Twice bitten, he is unsure about the 2018 Commonwealth Games, but he won’t shy.

“That’s exactly what keeps me going, training with almost nothing. One day someone will be touched and give me the support I need,” he hopes. Having switched dreams from the front to the track, the Lance Corporal believes an international medal (like the gold David Emong won in London) can elevate his rank. That’s finding motivation in despair.

The gaps

As Lt Opoka and others played badminton on the uncovered court, they always complained of upepo—the disruptive wind that swung the ball into unintended directions.

Opoka, the badminton and table tennis coach-player, is most concerned: “These are indoor games, but outside, it’s hard under the winds.”

But lack of equipment is urgent. Near Afande Deo’s office is a store keeping wheelchairs for racing and basketball; throwing chairs for javelin and discus, basketballs, soccer balls, rackets, etc. Sadly, most are obsolete.

Lt Anthony Opoka plays badminton and tennis

Lt Anthony Opoka plays badminton and tennis despite his fractured arm due to a bomb. BY ABDUL-NASSER SSEMUGABI

“We really need more equipment,” Afande Deo said, adding jokingly “If you have a billionaire tell him we will be grateful for his donation.” Opoka is also worried that since the national coaches chose him to coach his colleagues in 2014, they never returned to give him more training technics.

And ask all the players, ‘is that all?’ They will respond: “We need more tournaments, more exposure.”

Chief knows. But he says “we can only cut our coat according to our cloth.”

But there’s commitment to sustainability: Chief promises to fix the dilapidated basketball court in two months, the volleyball court and the football pitch in a year.
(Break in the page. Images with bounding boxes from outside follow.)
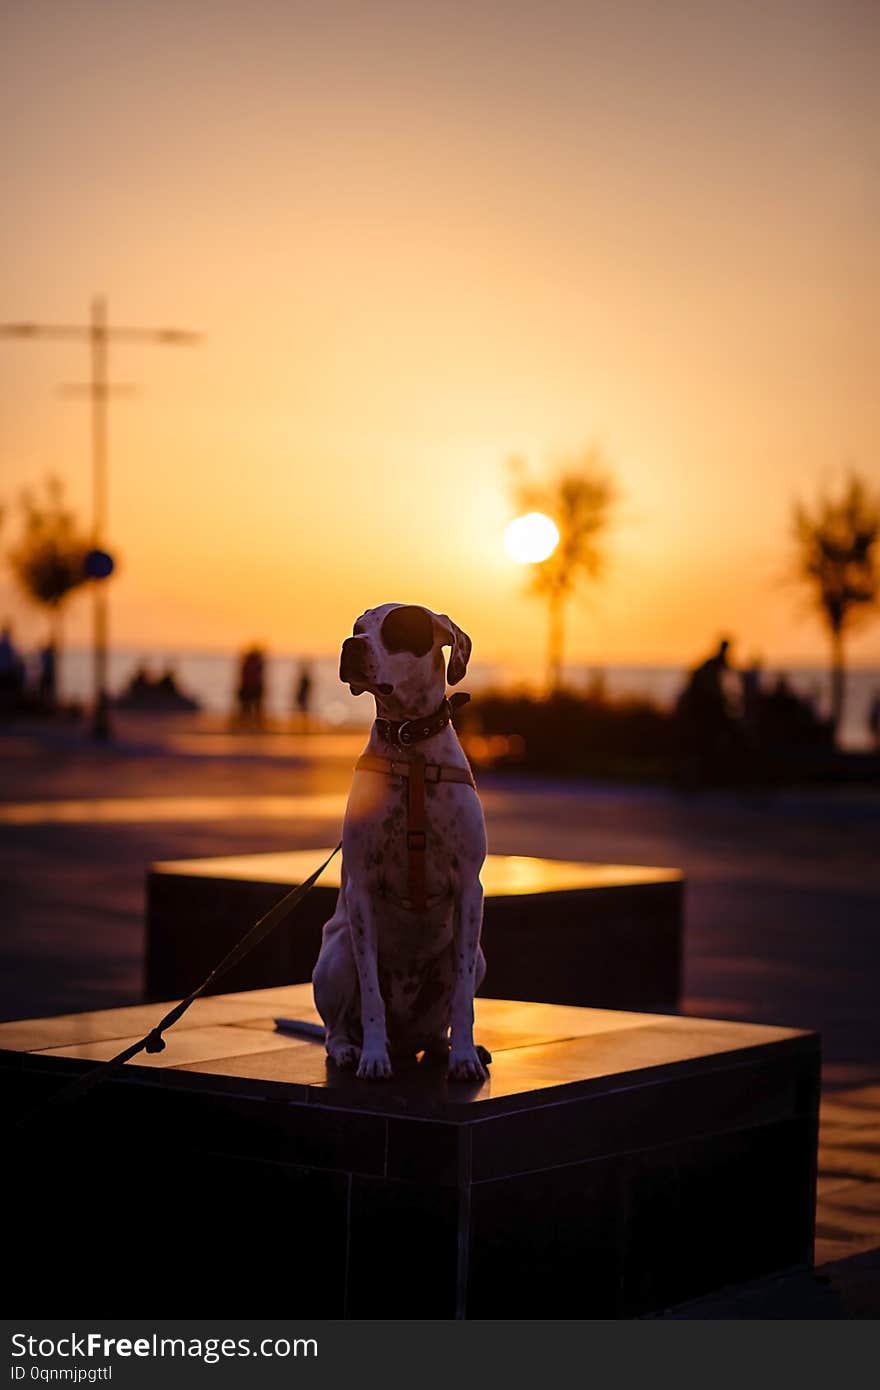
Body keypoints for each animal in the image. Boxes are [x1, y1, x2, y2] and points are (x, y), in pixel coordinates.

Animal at [310, 603, 492, 1078]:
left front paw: (465, 1058)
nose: (350, 646)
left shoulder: (470, 888)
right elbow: (371, 993)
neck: (410, 746)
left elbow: (463, 998)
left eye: (397, 630)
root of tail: (408, 1043)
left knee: (440, 1024)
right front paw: (373, 1058)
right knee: (334, 1028)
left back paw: (448, 1049)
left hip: (477, 958)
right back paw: (350, 1050)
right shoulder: (361, 888)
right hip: (336, 954)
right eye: (358, 628)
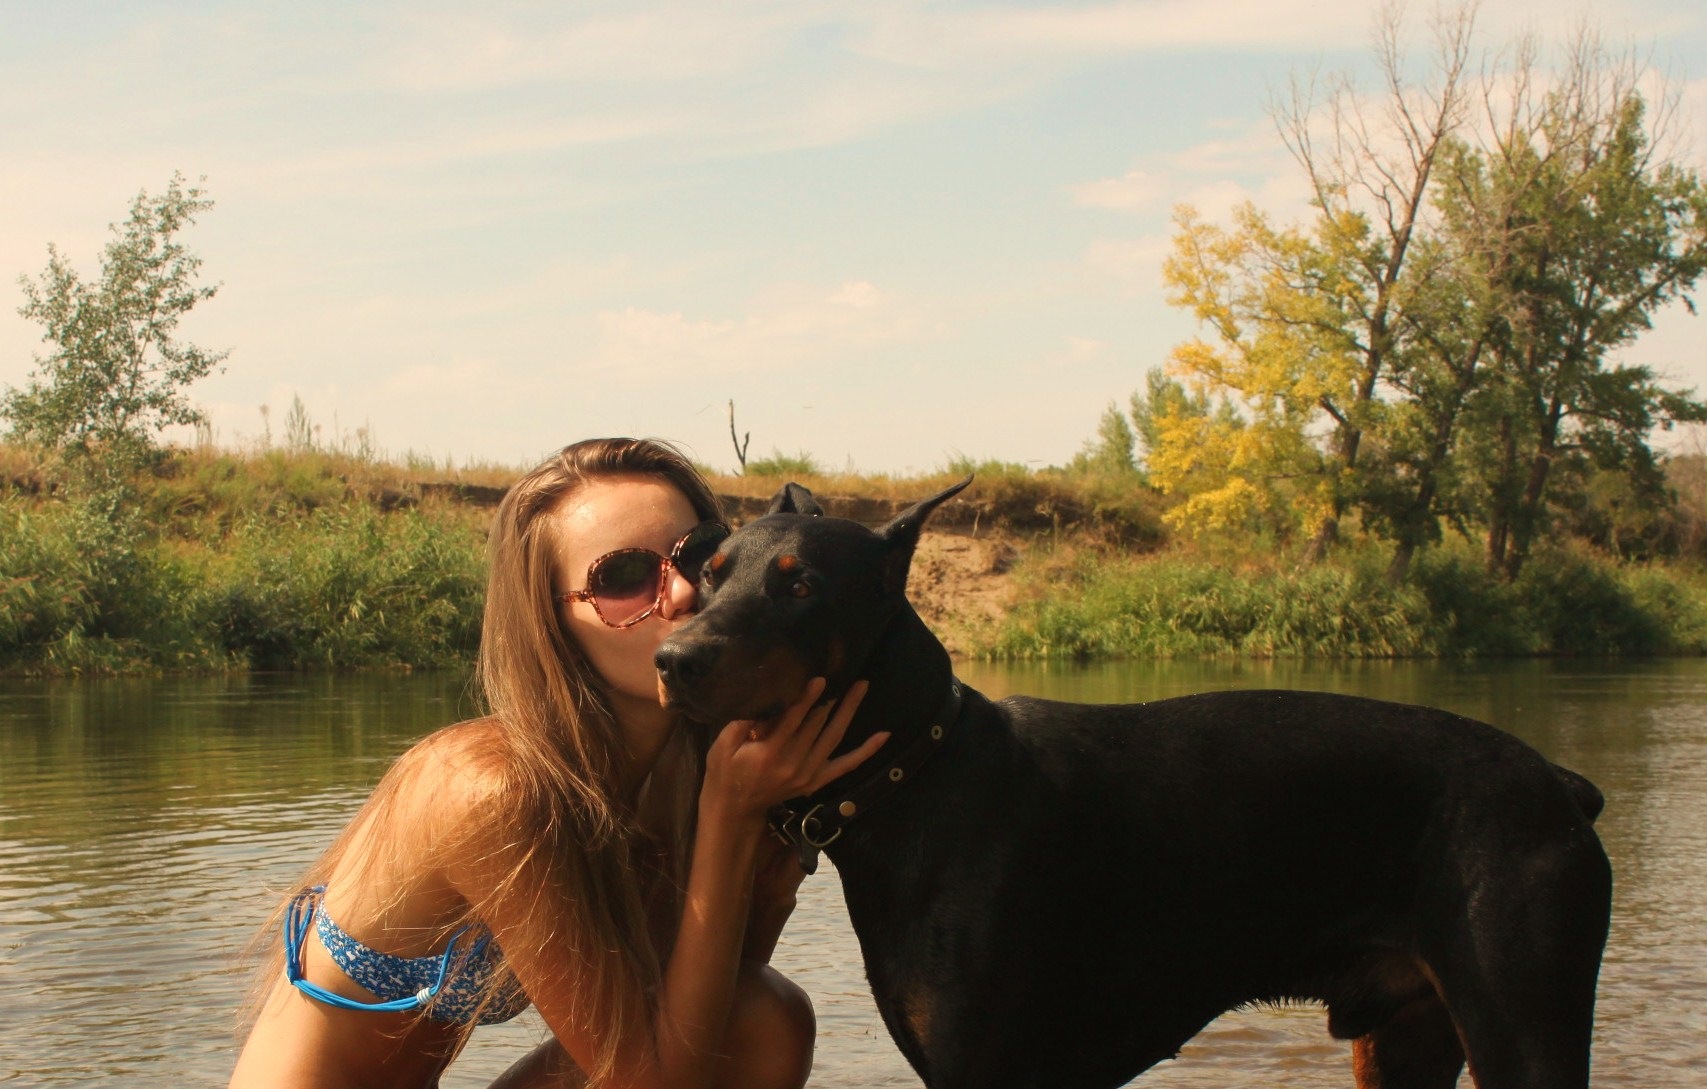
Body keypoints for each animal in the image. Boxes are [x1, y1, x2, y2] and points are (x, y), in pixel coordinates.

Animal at [655, 479, 1612, 1089]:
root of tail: (1561, 785)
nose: (672, 659)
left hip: (1521, 1027)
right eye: (707, 574)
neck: (919, 774)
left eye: (801, 585)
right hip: (1403, 1039)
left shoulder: (985, 1066)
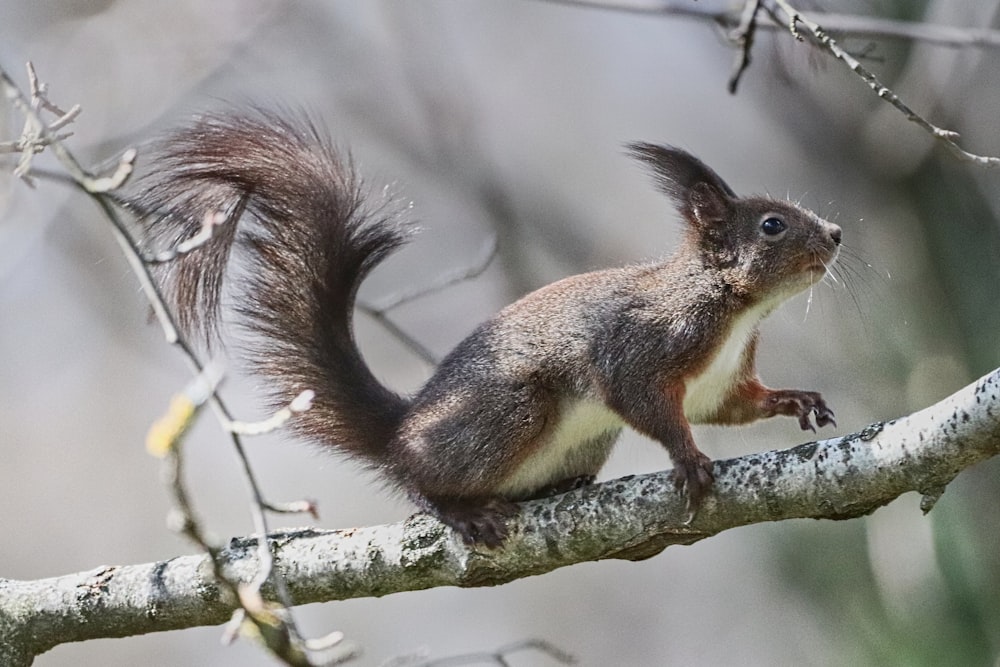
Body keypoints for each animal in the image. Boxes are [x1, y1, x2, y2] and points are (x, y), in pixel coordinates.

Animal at [127, 108, 844, 548]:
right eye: (772, 225)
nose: (837, 233)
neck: (738, 310)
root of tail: (401, 427)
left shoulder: (719, 381)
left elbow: (734, 406)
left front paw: (796, 400)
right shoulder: (645, 342)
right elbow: (644, 400)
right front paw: (688, 458)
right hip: (510, 412)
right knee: (417, 478)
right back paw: (458, 508)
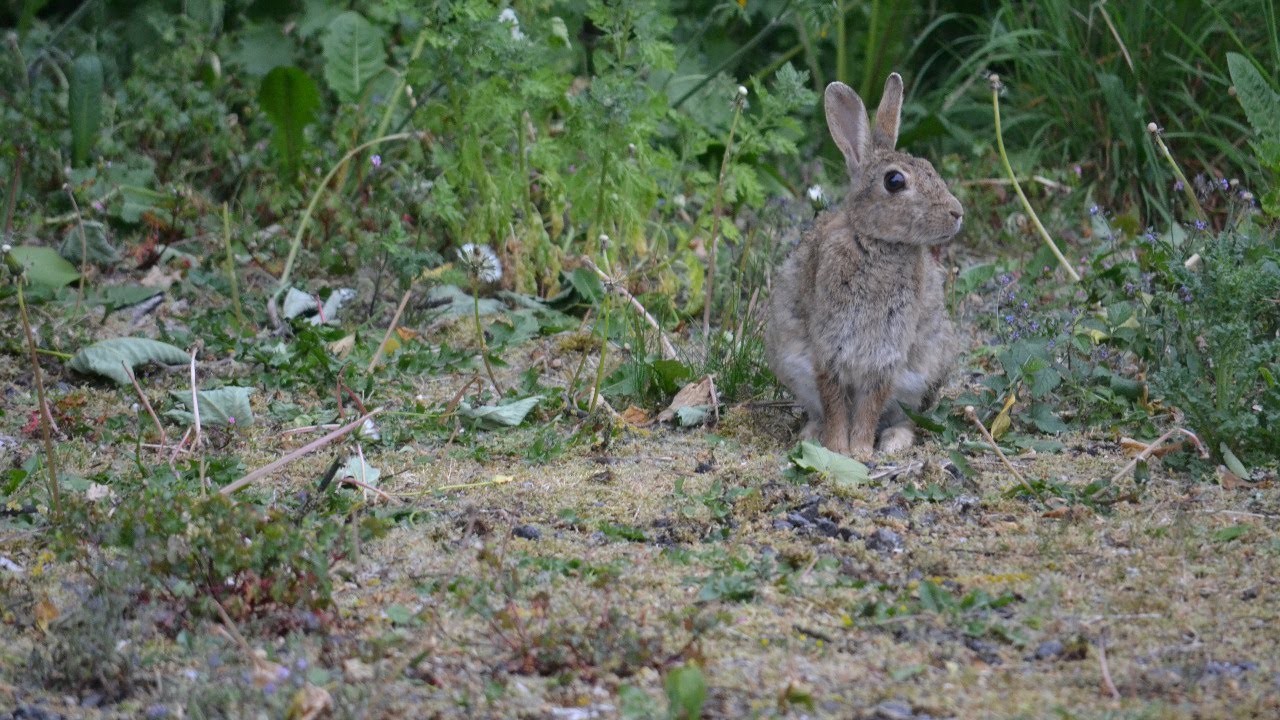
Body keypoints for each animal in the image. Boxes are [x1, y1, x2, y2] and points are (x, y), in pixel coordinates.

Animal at [765, 73, 963, 457]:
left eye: (930, 168)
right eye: (895, 181)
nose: (957, 212)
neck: (876, 243)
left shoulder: (886, 356)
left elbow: (869, 407)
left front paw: (858, 451)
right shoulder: (828, 352)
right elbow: (835, 404)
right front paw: (837, 449)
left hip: (921, 379)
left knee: (905, 417)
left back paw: (893, 443)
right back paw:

It’s not all-sport, though. There’s a tailoring workshop, carpentry and the soldiers’ gardens covering the hills.

Rembe’s beans and maize on two acres supply food for his two families (one in Yumbe). And he sells the 10 sacks to supplement his salary.

Elsewhere, a prosthetic leg costs about Shs5m. Those made in the MRC orthopaedic workshop here are free for these national heroes.

Shortly before 2pm, Rembe and others met Chief, who would officially tell them there were no funds for the annual Sports Gala in Gulu. It was disheartening but not disfiguring like those bombs and bullets that prematurely and permanently retired them from combat.

Actually, in Chief’s view, missing a tournament is like losing a match. You hope for another day.

Walking out, 24 minutes to Mubende town, I inwardly told the lonely basketball court: “Don’t worry, Chief is gonna sort you soon.”